The Self-Sovereign Identity (SSI) is a decentralized paradigm enabling full control over the data used to build and prove the identity. In Internet of Things networks with security requirements, the Self-Sovereign Identity can play a key role and bring benefits with respect to centralized identity solutions. The challenge is to make the SSI compatible with resource-constraint IoT networks. In line with this objective, the paper proposes and discusses an alternative (mutual) authentication process for IoT nodes under the same administration domain. The main idea is to combine the Decentralized IDentifier (DID)-based verification of private key ownership with the verification of a proof that the DID belongs to an evolving trusted set. The solution is built around the proof of membership notion. The paper analyzes two membership solutions, a novel solution designed by the Authors based on Merkle trees and a second one based on the adaptation of Boneh, Boyen and Shacham (BBS) group signature scheme. The paper concludes with a performance estimation and a comparative analysis.

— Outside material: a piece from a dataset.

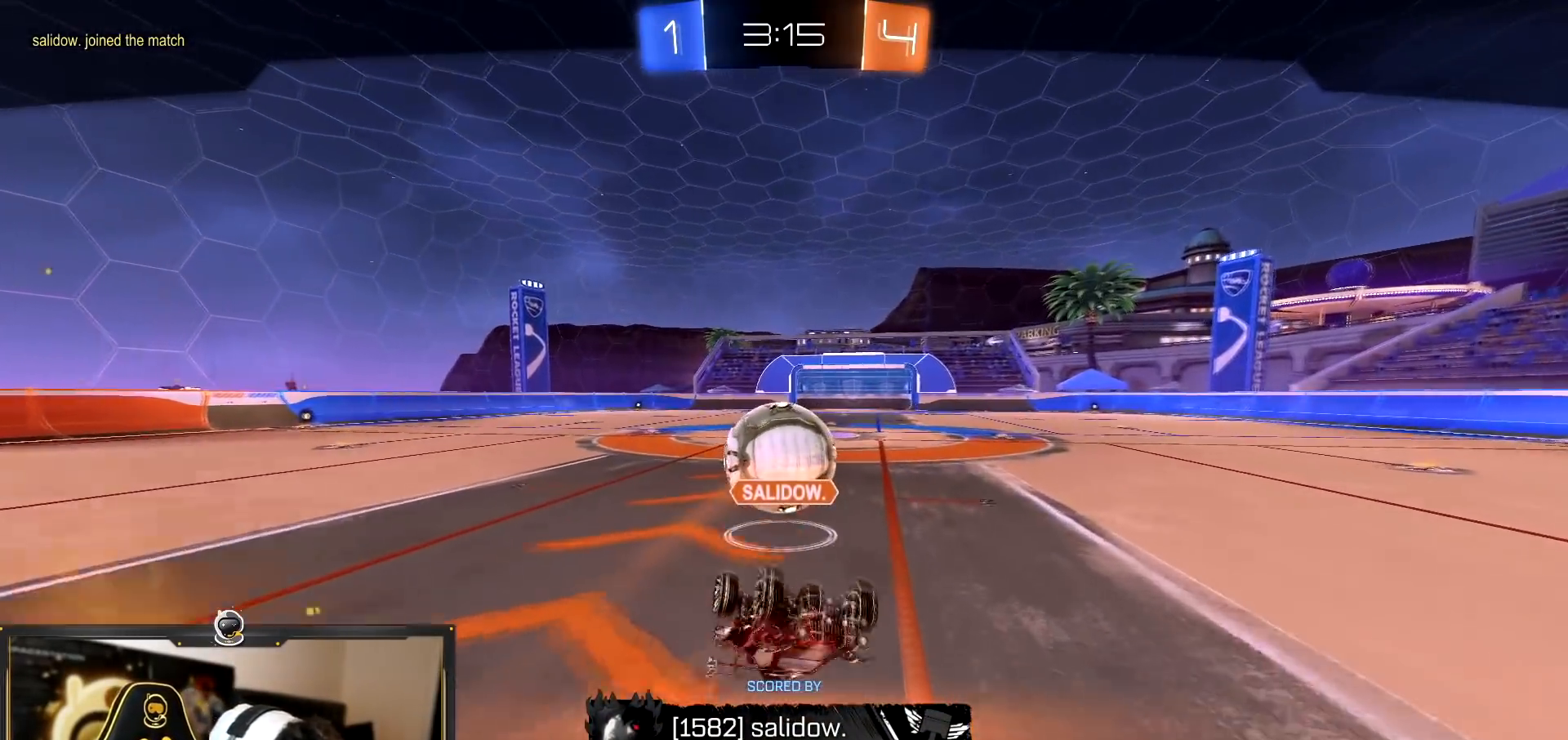
{"buttons": [], "left_stick": "center", "right_stick": "center", "events": []}
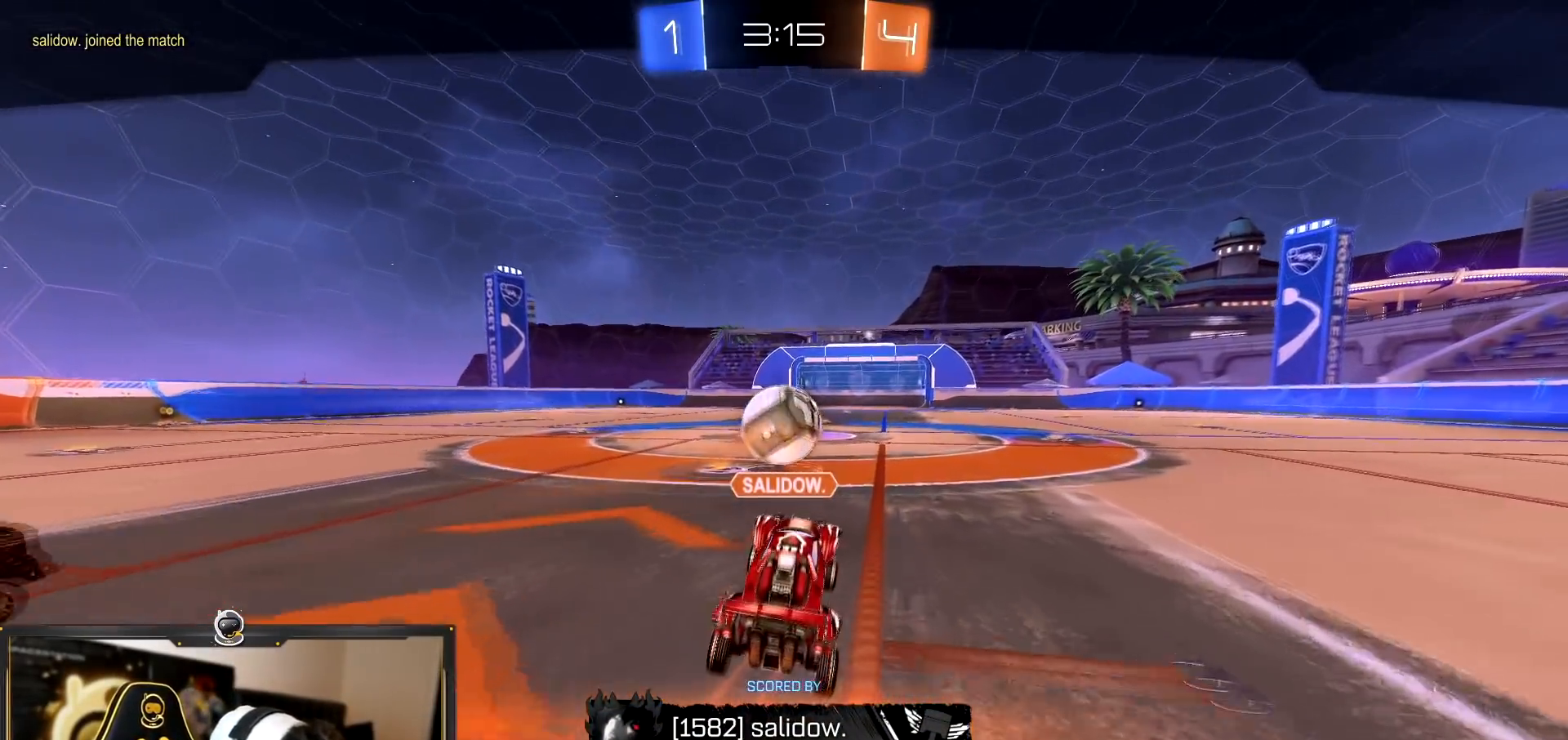
{"buttons": [], "left_stick": "center", "right_stick": "center", "events": []}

翻译：自主主权身份（SSI）是一种去中心化范式，可实现对构建和证明身份所用数据的完全控制。在具有安全需求的物联网网络中，自主主权身份能发挥关键作用，并相对集中式身份解决方案带来诸多优势。其挑战在于使SSI与资源受限的物联网网络兼容。基于这一目标，本文提出并讨论了一种适用于同一管理域下物联网节点的替代性（相互）认证流程。核心思路是将基于去中心化标识符（DID）的私钥所有权验证与证明该DID属于动态可信集合的认证相结合。该解决方案围绕成员资格证明概念构建。本文分析了两种成员资格方案：一种是由作者基于Merkle树设计的新方案，另一种是基于Boneh、Boyen和Shacham（BBS）群签名方案改编的方案。最后通过性能评估与比较分析对研究进行总结。